PDBsum entry 4twp

Transferase/transferase inhibitor

PDB id: 4twp

Contents

Protein chains

266 a.a.

Ligands

AXI ×2

Metals

_NA ×3

_NI ×4

Waters ×189

PDB id:

4twp

Name:

Transferase/transferase inhibitor

Title:

The crystal structure of human abl1 t315i gatekeeper mutant kinase domain in complex with axitinib

Structure:

Tyrosine-protein kinase abl1. Chain: a, b. Fragment: unp residues 252-522. Synonym: abelson murine leukemia viral oncogene homolog 1,abelson tyrosine-protein kinase 1,proto-oncogenE C-abl,p150. Engineered: yes. Mutation: yes

Source:

Homo sapiens. Human. Organism_taxid: 9606. Gene: abl1, abl, jtk7. Expressed in: spodoptera frugiperda. Expression_system_taxid: 7108

Resolution:

2.40Å R-factor: 0.213 R-free: 0.241

Authors:

E.Johnson,M.Mctigue,C.N.Cronin

Key ref:

T.Pemovska et al. (2015). Axitinib effectively inhibits BCR-ABL1(T315I) with a distinct binding conformation. Nature, 519, 102-105. PubMed id: 25686603 DOI: 10.1038/nature14119

Date:

01-Jul-14 Release date: 11-Feb-15

Protein chains

P00519  (ABL1_HUMAN) -  Tyrosine-protein kinase ABL1 from Homo sapiens

Seq: 1130 a.a.

Struc: 266 a.a.*

* PDB and UniProt seqs differ at 1 residue position (black cross)

Enzyme reactions

• Enzyme class: E.C.2.7.10.2 - non-specific protein-tyrosine kinase.
• Reaction: L-tyrosyl-[protein] + ATP = O-phospho-L-tyrosyl-[protein] + ADP + H⁺

Molecule diagrams generated from .mol files obtained from the KEGG ftp site

Added reference

DOI no: 10.1038/nature14119

Nature 519:102-105 (2015)

PubMed id: 25686603

Axitinib effectively inhibits BCR-ABL1(T315I) with a distinct binding conformation.

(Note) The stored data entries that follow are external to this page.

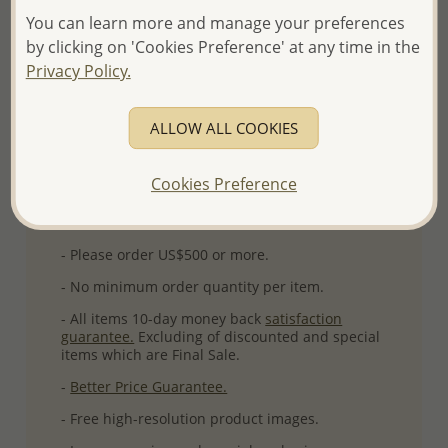
You can learn more and manage your preferences
Plating: Pure Silver, E-Coat
by clicking on 'Cookies Preference' at any time in the
More Details
Privacy Policy.
ALLOW ALL COOKIES
Please select order type
Returning Client - US$250 and up
Cookies Preference
First Wholesale order - Minimum US$500
- Please order US$500 or more.
- No minimum order quantity per item.
- All items 10-day money back
satisfaction
guarantee.
Excluding of discounted and special
items which are Final Sale.
-
Better Price Guarantee.
- Free high-resolution product images.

T.Pemovska, E.Johnson, M.Kontro, G.A.Repasky, J.Chen, P.Wells, C.N.Cronin, M.McTigue, O.Kallioniemi, K.Porkka, B.W.Murray, K.Wennerberg.

ABSTRACT

The BCR-ABL1 fusion gene is a driver oncogene in chronic myeloid leukaemia and 30-50% of cases of adult acute lymphoblastic leukaemia. Introduction of ABL1 kinase inhibitors (for example, imatinib) has markedly improved patient survival, but acquired drug resistance remains a challenge. Point mutations in the ABL1 kinase domain weaken inhibitor binding and represent the most common clinical resistance mechanism. The BCR-ABL1 kinase domain gatekeeper mutation Thr315Ile (T315I) confers resistance to all approved ABL1 inhibitors except ponatinib, which has toxicity limitations. Here we combine comprehensive drug sensitivity and resistance profiling of patient cells ex vivo with structural analysis to establish the VEGFR tyrosine kinase inhibitor axitinib as a selective and effective inhibitor for T315I-mutant BCR-ABL1-driven leukaemia. Axitinib potently inhibited BCR-ABL1(T315I), at both biochemical and cellular levels, by binding to the active form of ABL1(T315I) in a mutation-selective binding mode. These findings suggest that the T315I mutation shifts the conformational equilibrium of the kinase in favour of an active (DFG-in) A-loop conformation, which has more optimal binding interactions with axitinib. Treatment of a T315I chronic myeloid leukaemia patient with axitinib resulted in a rapid reduction of T315I-positive cells from bone marrow. Taken together, our findings demonstrate an unexpected opportunity to repurpose axitinib, an anti-angiogenic drug approved for renal cancer, as an inhibitor for ABL1 gatekeeper mutant drug-resistant leukaemia patients. This study shows that wild-type proteins do not always sample the conformations available to disease-relevant mutant proteins and that comprehensive drug testing of patient-derived cells can identify unpredictable, clinically significant drug-repositioning opportunities.